**SUPPLIED PASSAGE:**
* * *

Oil & gas sector’s Q4 earnings – widespread earnings misses, says PublicInvest

03 Mar 2017 / 15:15 H.

    PETALING JAYA: PublicInvest Research said the oil and gas sector took the limelight again in the results round-up for the fourth quarter (Q4) of 2016, with widespread earnings misses owing to unprecedented impairments as well as the slowdown in job flows.
    The research house noted that the plantation and construction sectors also recorded disappointing results, though largely down to specific developments such as delayed billings, and not symptomatic of operational difficulties.
    “Consensus expectations were fairly similar this time round, with the oil and gas, plantation and construction sectors also proving to be a bane,” it noted.
    The Q4’s earnings hits (above and/or in-line) are at a convincing 60%:40% against the 52%:48% in the previous quarter, it added.
    Meanwhile, it said the property and telco sectors saw the most number of downward earnings revisions, to account for changes in billing assumptions for the former and imputation of higher costs for the latter.

* * *

**INFORMATION:**
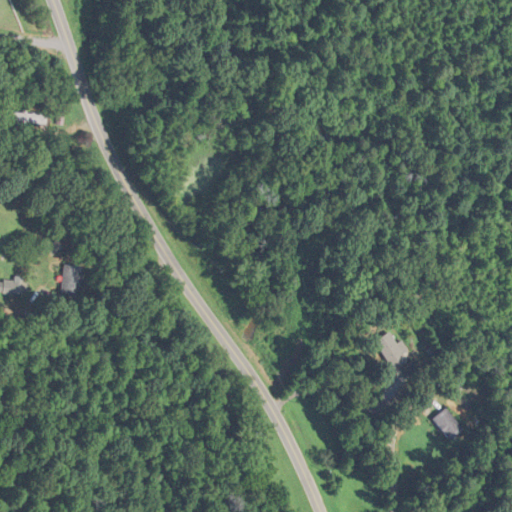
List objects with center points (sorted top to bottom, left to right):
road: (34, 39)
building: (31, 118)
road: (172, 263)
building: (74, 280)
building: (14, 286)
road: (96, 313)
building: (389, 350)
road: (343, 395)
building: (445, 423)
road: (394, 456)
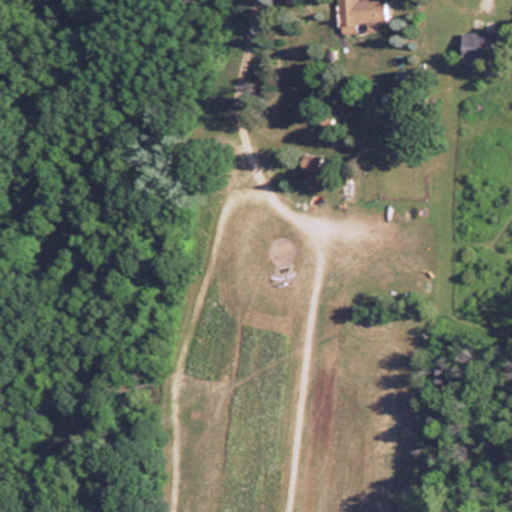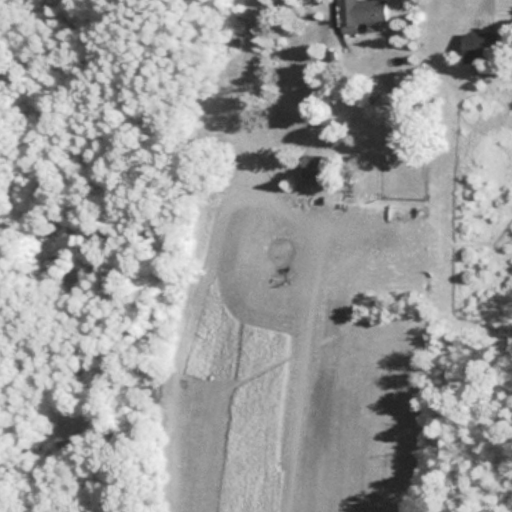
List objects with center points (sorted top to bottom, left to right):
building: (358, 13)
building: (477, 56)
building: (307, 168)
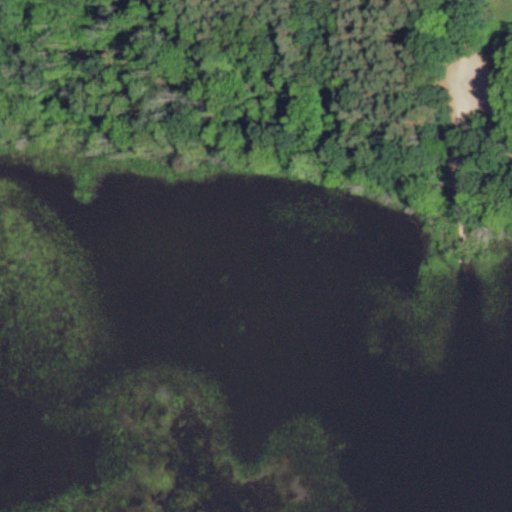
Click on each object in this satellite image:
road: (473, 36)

* * *

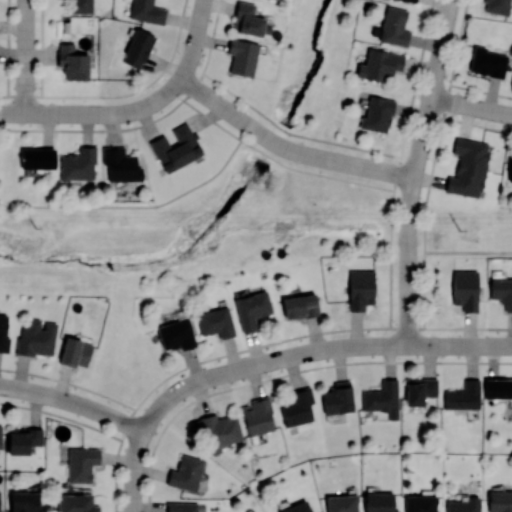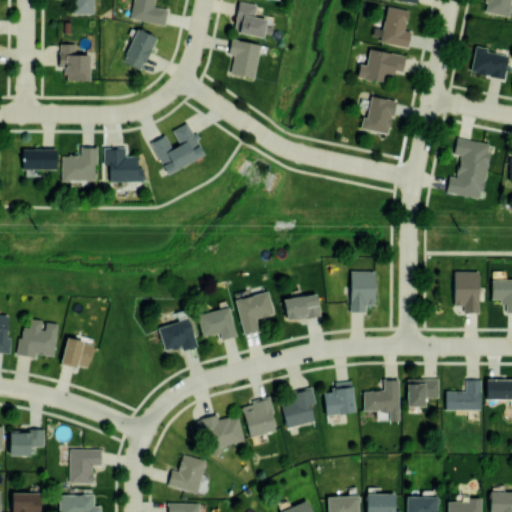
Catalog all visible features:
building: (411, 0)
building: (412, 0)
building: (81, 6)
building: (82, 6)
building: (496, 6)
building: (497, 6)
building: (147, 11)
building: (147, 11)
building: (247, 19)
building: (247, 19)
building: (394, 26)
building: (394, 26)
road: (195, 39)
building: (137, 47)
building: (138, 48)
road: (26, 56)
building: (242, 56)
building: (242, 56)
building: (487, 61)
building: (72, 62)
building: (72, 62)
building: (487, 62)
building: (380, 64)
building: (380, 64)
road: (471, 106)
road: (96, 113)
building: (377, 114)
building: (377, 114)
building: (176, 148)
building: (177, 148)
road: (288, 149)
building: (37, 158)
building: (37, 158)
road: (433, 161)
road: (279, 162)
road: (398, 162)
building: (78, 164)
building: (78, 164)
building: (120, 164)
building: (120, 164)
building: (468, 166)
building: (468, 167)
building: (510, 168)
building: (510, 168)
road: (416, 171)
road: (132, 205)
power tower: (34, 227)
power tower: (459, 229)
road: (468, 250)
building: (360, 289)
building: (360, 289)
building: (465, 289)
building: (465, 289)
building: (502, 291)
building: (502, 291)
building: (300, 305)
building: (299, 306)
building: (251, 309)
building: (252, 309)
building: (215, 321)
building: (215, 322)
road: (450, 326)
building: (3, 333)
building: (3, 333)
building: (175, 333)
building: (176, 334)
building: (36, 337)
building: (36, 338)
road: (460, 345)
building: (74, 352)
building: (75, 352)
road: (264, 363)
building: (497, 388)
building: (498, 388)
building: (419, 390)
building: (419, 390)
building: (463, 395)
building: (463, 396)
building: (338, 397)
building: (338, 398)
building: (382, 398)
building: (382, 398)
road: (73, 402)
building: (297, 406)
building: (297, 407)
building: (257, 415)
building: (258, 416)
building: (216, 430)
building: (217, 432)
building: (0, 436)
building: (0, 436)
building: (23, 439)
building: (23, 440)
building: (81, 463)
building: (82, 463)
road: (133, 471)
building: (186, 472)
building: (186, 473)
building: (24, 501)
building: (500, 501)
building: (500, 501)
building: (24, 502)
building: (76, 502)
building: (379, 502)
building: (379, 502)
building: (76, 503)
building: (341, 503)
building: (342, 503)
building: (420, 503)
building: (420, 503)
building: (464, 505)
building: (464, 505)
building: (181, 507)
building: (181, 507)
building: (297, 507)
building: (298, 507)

* * *

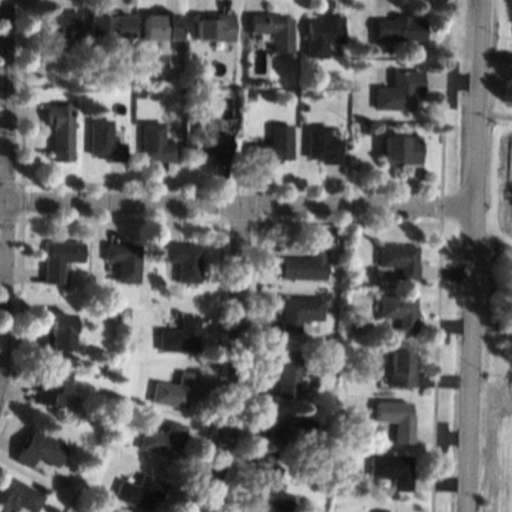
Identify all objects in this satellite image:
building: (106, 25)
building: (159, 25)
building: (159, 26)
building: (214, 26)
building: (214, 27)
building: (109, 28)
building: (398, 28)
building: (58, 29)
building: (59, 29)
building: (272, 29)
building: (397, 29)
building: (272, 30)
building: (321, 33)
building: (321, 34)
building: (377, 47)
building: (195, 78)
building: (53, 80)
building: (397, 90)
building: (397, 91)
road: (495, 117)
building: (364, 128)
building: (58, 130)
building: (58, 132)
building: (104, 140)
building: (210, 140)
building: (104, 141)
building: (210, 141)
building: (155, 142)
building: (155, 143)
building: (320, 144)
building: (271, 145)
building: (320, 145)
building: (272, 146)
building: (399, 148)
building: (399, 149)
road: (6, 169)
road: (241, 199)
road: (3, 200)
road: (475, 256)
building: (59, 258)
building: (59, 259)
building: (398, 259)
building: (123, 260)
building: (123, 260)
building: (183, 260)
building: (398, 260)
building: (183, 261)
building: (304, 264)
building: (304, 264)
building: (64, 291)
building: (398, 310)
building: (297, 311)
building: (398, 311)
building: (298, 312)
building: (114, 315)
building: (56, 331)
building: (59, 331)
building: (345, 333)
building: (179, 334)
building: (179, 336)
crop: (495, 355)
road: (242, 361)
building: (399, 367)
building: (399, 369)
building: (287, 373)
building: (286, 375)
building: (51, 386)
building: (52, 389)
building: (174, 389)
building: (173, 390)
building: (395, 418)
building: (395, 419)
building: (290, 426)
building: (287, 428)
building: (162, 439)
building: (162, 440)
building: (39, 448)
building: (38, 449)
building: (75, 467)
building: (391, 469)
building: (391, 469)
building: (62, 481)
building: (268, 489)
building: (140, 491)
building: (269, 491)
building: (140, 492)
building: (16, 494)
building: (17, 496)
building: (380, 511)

* * *

Retype the passage of the oil and gas earnings article from "Oil & gas sector’s" to "quarter, it added.".

**THE COMPLETED TASK:**
Oil & gas sector’s Q4 earnings – widespread earnings misses, says PublicInvest

03 Mar 2017 / 15:15 H.

    PETALING JAYA: PublicInvest Research said the oil and gas sector took the limelight again in the results round-up for the fourth quarter (Q4) of 2016, with widespread earnings misses owing to unprecedented impairments as well as the slowdown in job flows.
    The research house noted that the plantation and construction sectors also recorded disappointing results, though largely down to specific developments such as delayed billings, and not symptomatic of operational difficulties.
    “Consensus expectations were fairly similar this time round, with the oil and gas, plantation and construction sectors also proving to be a bane,” it noted.
    The Q4’s earnings hits (above and/or in-line) are at a convincing 60%:40% against the 52%:48% in the previous quarter, it added.